On Feb. 1, the California Civil Rights Department released an updated FAQ and data files, including template CSV and Excel files, so employers can understand and fulfill the technical requirements of their reporting obligations.

Pay reporting in Illinois 

In March 2021, Gov. J.B. Pritzker approved Illinois Senate Bill 1480, which amended the Illinois Human Rights Act, and would have required companies to submit their EEO-1 Section D employment data to the state of Illinois along with their annual corporate reports. However, this law was soon revised, and its reporting obligations were expanded, by Illinois Senate Bill 1847, signed by the governor in June 2021.

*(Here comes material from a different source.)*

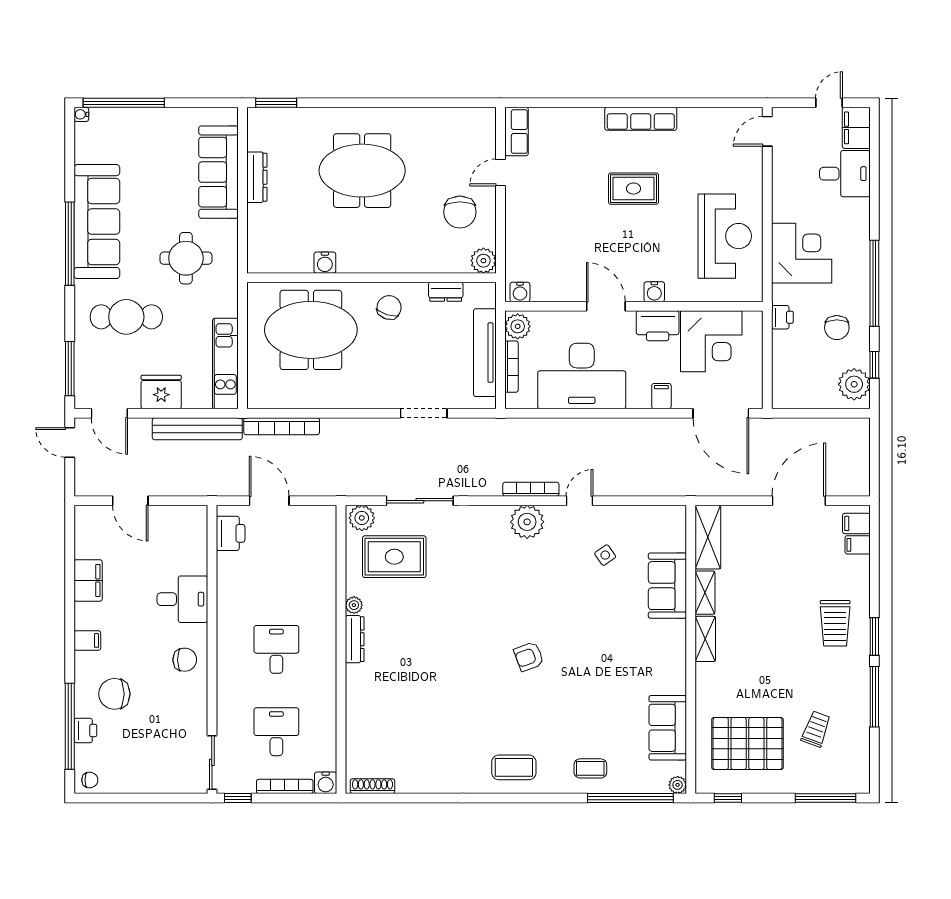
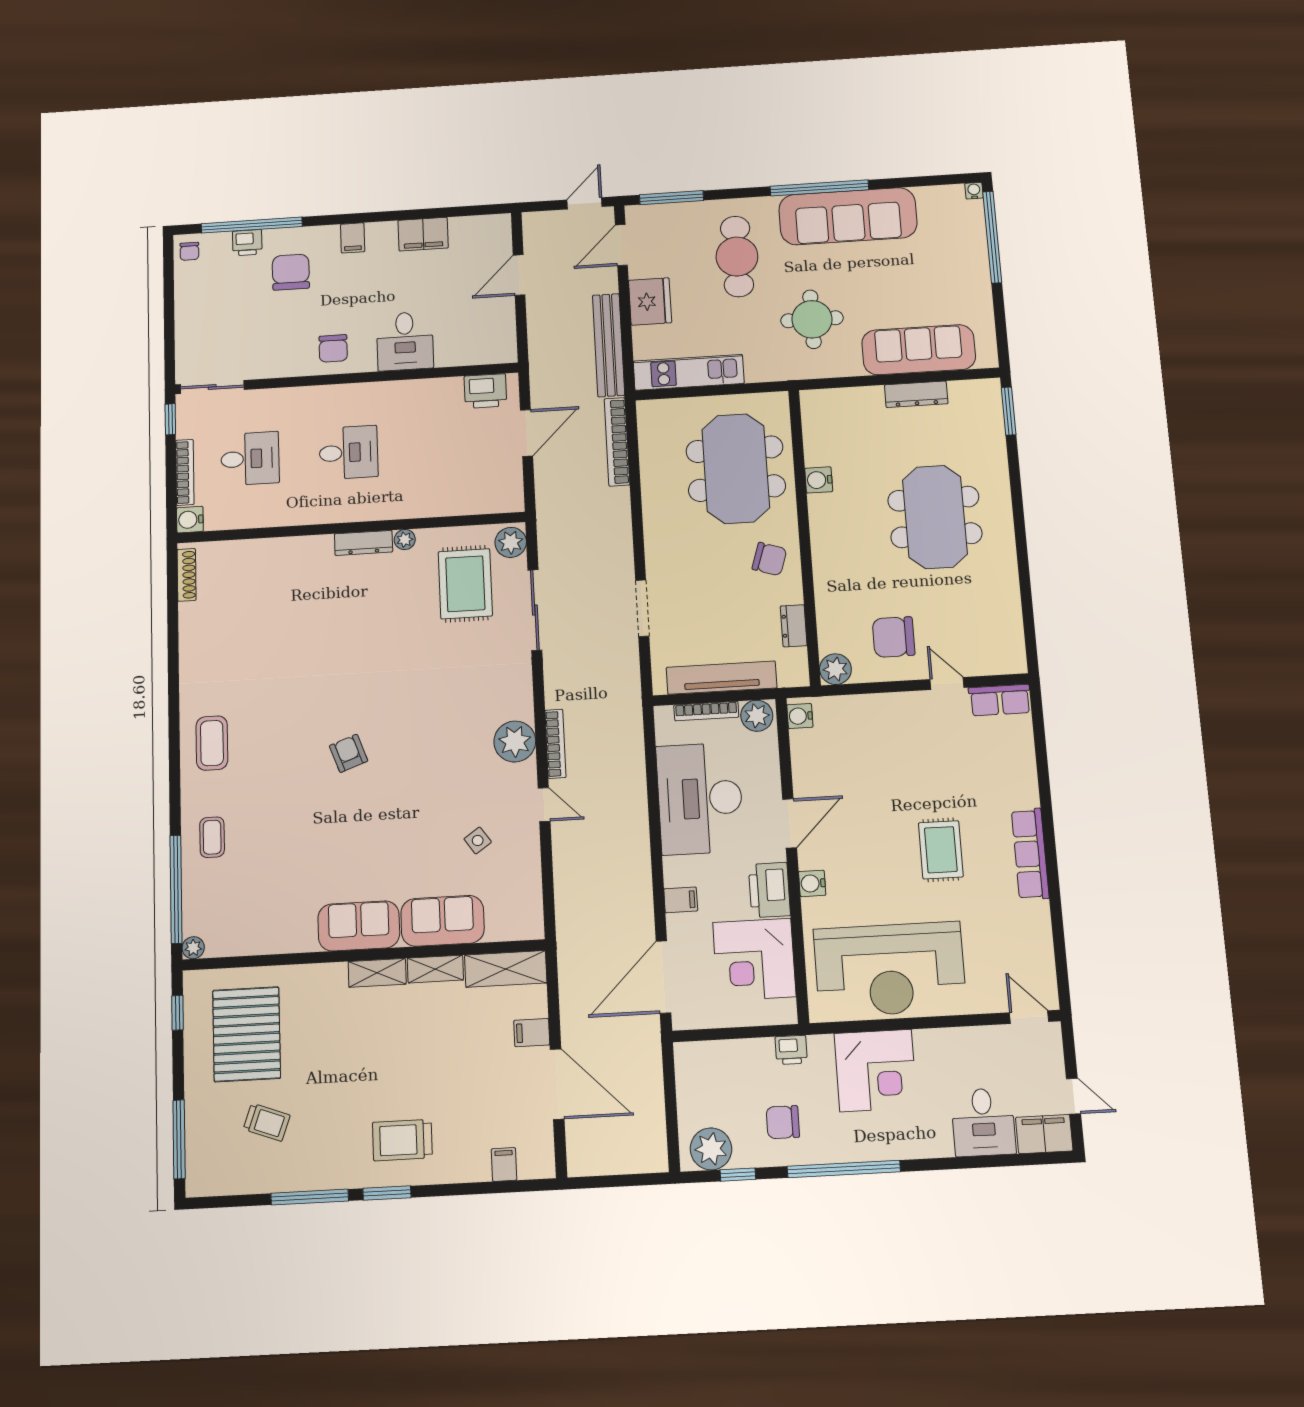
reception desk: (725, 236) -> (890, 969), width x1.36, depth x1.30
filing cabinet: (856, 523) -> (532, 1033), moved, turned -90
sofa: (668, 728) -> (359, 926), moved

As a result of SB 1480 and SB 1847, Illinois now requires employers to submit extensive pay data along with an equal pay registration certification to the state. The Illinois Department of Labor (IDOL) has begun to assign application dates to employers on a rolling basis, starting in March 2022 and running through March 2024. Covered businesses must provide information including:

  • Wage records, including a copy of their federal EEO-1 report;
  • A list of all employees during the past calendar year, separated by gender, race, and ethnicity, the county where the employee works, their start date, and their wages in the past calendar year; and 
  • An equal pay compliance statement, signed by a corporate officer or the company’s attorney, certifying a variety of pay practices, including: (a) that the company is in compliance with applicable equal pay laws, (b) that the average compensation of female and minority employees is not consistently below the average compensation for male and non-minority workers, taking into account their length of service, job requirements, experience, skill, effort, responsibility, working conditions, and other factors, (c) that the business does not restrict employees of one sex to certain job classifications, and (d) the approach the business takes to deciding wages and benefits, such as conducting a wage or salary survey.  
The takeaway for all employers

Employers should keep in mind that California and Illinois are part of a larger trend among federal regulators and state legislatures who are interested in correcting historical pay disparities in the U.S. Beginning in 2024, under Connecticut SB 1202, employers with at least 100 employees in the state will be required to provide demographic data when filing their quarterly unemployment tax and wage reports.

Commissioners at the Equal Employment Opportunity Commission have also hinted that the agency may reinstate the federal EEO-1 Component 2. Understanding both the legal regulations regarding pay reporting, as well as an organization’s own internal pay practices and existing pay disparities will be vital for legal compliance in the future.